Effect of multi-walled carbon nanotubes on the electrochemical performance of LiVPO4F cathode material for rechargeable lithium-ion batteries

A novel network cathode material for lithium-ion batteries, pristine and multi-walled carbon nanotubes modified LiVPO4F composites have been successfully synthesized via a microwave assisted sol–gel route. The crystalline structure and morphology of as-synthesized samples are investigated systematically by X-ray diffraction, scanning electron microscopy, and transmission electron microscopy. Their electrochemical performances are also studied and compared in detail. The achieved results indicate that the multi-walled carbon nanotube modified LiVPO4F sample has excellent C-rate performance, and delivered discharge capacities of 137.6, 131.2, 120.5 and 108.9 mAh g− 1 at 0.5, 1, 2 and 5 C in the voltage range of 3.0–4.5 V at room temperature, respectively. Moreover, the capacity retention is 96.2% with the discharge capacity of 132.4 mAh g− 1 at 0.5 C after 100 cycles.
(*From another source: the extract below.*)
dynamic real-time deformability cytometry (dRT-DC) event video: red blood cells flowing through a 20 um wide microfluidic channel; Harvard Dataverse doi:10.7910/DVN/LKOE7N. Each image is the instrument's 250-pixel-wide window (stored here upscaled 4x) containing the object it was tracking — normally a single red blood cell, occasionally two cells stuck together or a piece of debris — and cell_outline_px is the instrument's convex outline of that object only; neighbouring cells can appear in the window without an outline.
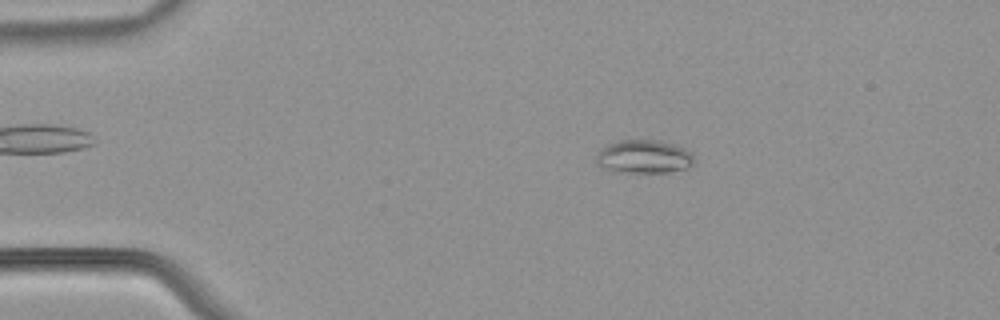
{"species": "common noctule bat (a hibernating species)", "species_latin": "Nyctalus noctula", "temperature_condition": "warm", "stored_images_in_passage": 52, "camera_frame_rate_fps": 3000, "um_per_image_px": 0.085, "animal": {"sex": "male", "body_mass_g": 21.5, "forearm_length_mm": 52.0}, "frame": {"image": 1, "passage_image": 10, "time_ms": 3.0, "image_size_px": [1000, 320], "cell_outline_px": [[692, 164], [684, 168], [668, 172], [612, 172], [596, 164], [596, 156], [608, 144], [620, 140], [656, 140], [672, 144], [684, 148], [692, 152]], "centroid_in_image_um": [54.7, 13.32], "position_along_channel_um": 30.3, "area_um2": 18.79}}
Electrochemical impedance spectroscopy results reveal that the charge-transfer resistance of multi-walled carbon nanotube modified LiVPO4F is much smaller than that of the pristine LiVPO4F. The outstanding features are desirable and enable the multi-walled carbon nanotube modified LiVPO4F to be an excellent cathode material for lithium-ion batteries.